#Onthisday in 1757 Battles of Saratoga veteran and Supreme Court Justice Henry Brockholst Livingston was born in New York City.
A publication called New York Geneology (accessed through http://ift.tt/14J57v2) provided his war service:
His first experience was as a gentleman volunteer in a boat cutting-out expedition under his uncle, Colonel Lord Stirling, in Jan.,1776, when that officer captured the British transport Blue Mountain Valley Northern campaign 1776.
1777, when he served as Aide to General Schuyler, and volunteer Aide to Generals St.Clair and Arnold. “Under the latter he took part in the Battle of Freeman’s Farm,19 Sept.,1777, ” prior to this engagement, he had been the bearer of dispatches to Continental Congress, announcing the “signal victory” of Brigadier Stark at Bennington, 16 Aug.,1777; when it was proposed that Major Livingston, Aide to General Schuyler, who brought to Congress an account of the late success of Brigadier Stark, be presented with a commission of Lieutenant Colonel. Owing, however, to the requisite number of votes, required in cases of promotion, not being obtained, “the question was lost,” and it was, “after debate ordered to be expunged, and the matter referred to the Board of War.”
“New England dislike of General Schuyler was evidently here as on why the question of promotion was shelved on this occasion. Major Livingston also got into trouble with General Gates, owing to his championship of General Arnold, to whom he ascribed “the sole honour of our late victory, ” that of the 19 Sept.

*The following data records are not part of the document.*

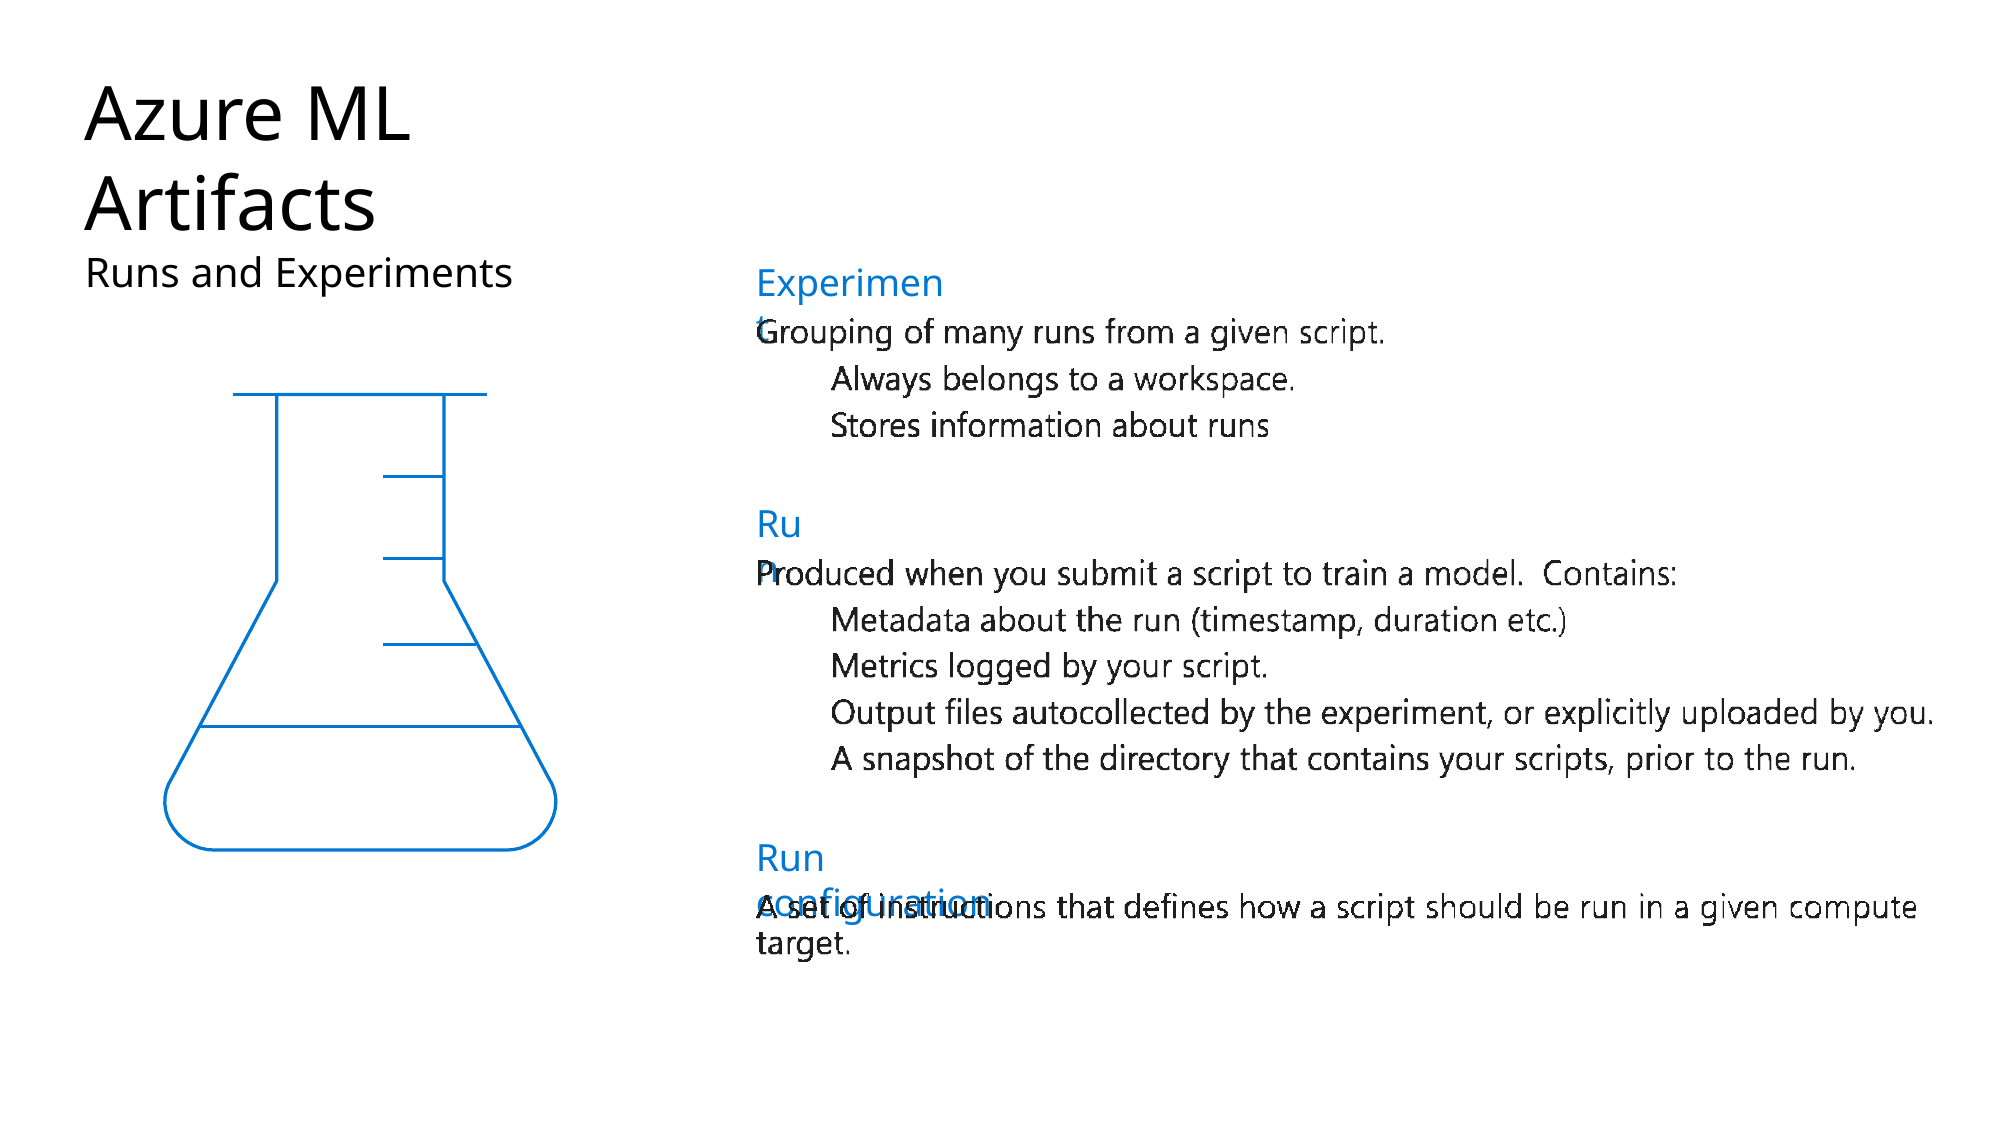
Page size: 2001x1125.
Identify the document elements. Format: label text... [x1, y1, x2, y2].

picture [833, 652, 1266, 686]
picture [832, 698, 1932, 732]
text_box Experiment [753, 256, 952, 320]
picture [757, 317, 1383, 352]
title Azure ML Artifacts Runs and Experiments [82, 63, 717, 296]
picture [832, 410, 1268, 437]
picture [758, 559, 1675, 593]
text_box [755, 892, 1917, 963]
picture [830, 364, 1293, 398]
picture [833, 605, 1565, 639]
text_box [164, 394, 556, 851]
text_box Run [753, 497, 826, 564]
picture [830, 744, 1854, 779]
text_box Run configuration [753, 831, 1066, 893]
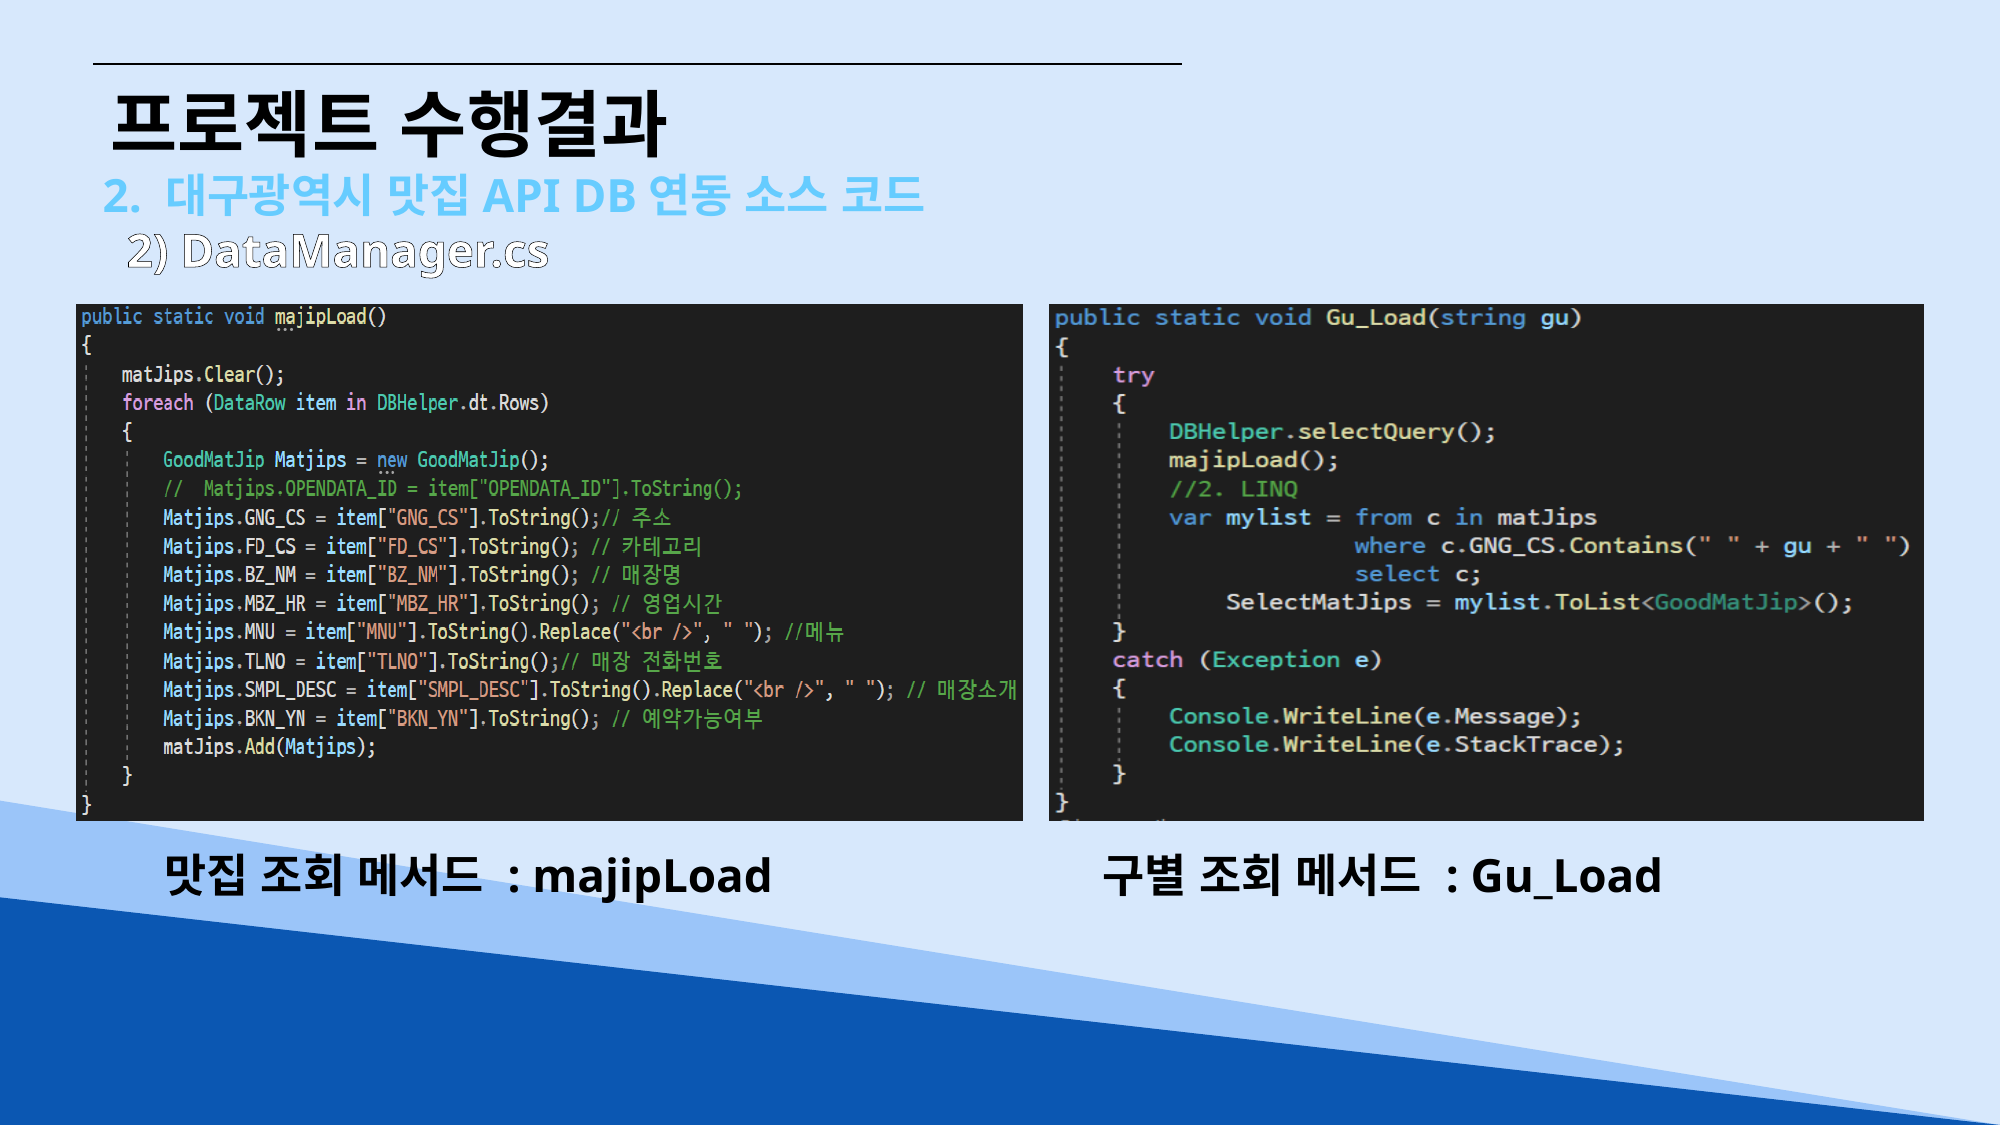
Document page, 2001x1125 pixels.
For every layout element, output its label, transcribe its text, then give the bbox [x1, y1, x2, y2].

text_box 프로젝트 수행결과 [95, 71, 685, 158]
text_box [0, 800, 2000, 1125]
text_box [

He, therefore left the camp for Albany, on the twenty sixth of that month, to rejoin his old commander, General Schuyler, “Eight days later the Continental Congress promotes him to “the rank of Lieutenant-Colonel as a reward for his merit and services in the American Army.”
He was granted leave of absence to accompany his brother-in-law, John Jay, as his private secretary, on his mission to Spain, 15 Oct., 1779. Returning to America he was captured at sea, 25 April, 1782, and confined in the provost at New York, until the arrival of Sir Guy Carleton a few days later, who at once released him on his parole.”
Henry Brockholst Livingston was the son of Governor William Livingston of New Jersey and was born on November 25, 1757. A classmate of James Madison, he graduated from Princeton in 1774. At the outbreak of the American War of Independence, Livingston joined the 3rd New York Regiment and participated in the siege of Ticonderoga.
He served on the staff of General Philip Schuyler. Then he served as an aide to General Benedict Arnold in the Saratoga campaign, and witnessed British General John Burgoyne’s surrender of a complete army in 1777.
In 1779, Livingston served on a diplomatic mission to Spain as private secretary to John Jay. On his return voyage, he was captured by the British. He was later paroled, whereupon he commenced his legal studies in the law office of Peter Yates in Albany. Admitted to the bar in 1783, he practiced law in New York City from 1783 to 1802, and was a counsel for the defense in the landmark case of Rutgers v. Waddington (1784).
Brockholst Livingston was appointed an Associate Justice of the New York Supreme Court of Judicature on January 8, 1802. During the years 1802 to 1806, he wrote 149 opinions, including a famous dissent in the fox hunting case of Pierson v. Post (1805).
On December 15, 1806, Henry Brockholst Livingston was nominated to the Supreme Court of the United States by President Thomas Jefferson. He was confirmed by the United States Senate on December 17, 1806, and served on the Supreme Court from then until his death. A recognized expert in maritime law, prize law and commercial law, he was considered one of the “silent” members of the Court. Although he wrote few opinions, he was known for his scholarly observations, good humor and quick wit. He had a reputation for easing the tensions among the Justices that threatened to divide the Court.
In 1818, he was conferred with an LL.D. by Harvard College. Henry Brockholst Livingston died in Washington, DC, on March 19, 1823.
Saratoga has been defined by the people who by choice or by chance make up this community. There are many individuals like Henry Brockholst Livingston that help define this country and our community. It is the determination of our forefathers, in surmounting overwhelming odds that help define the American spirit – the will and ability to shape a better future. It is the people it is that define this community by choice or by chance have changed this country and even the world political development. That is why studying the people of Saratoga is integral to a good understanding of the condition of being human.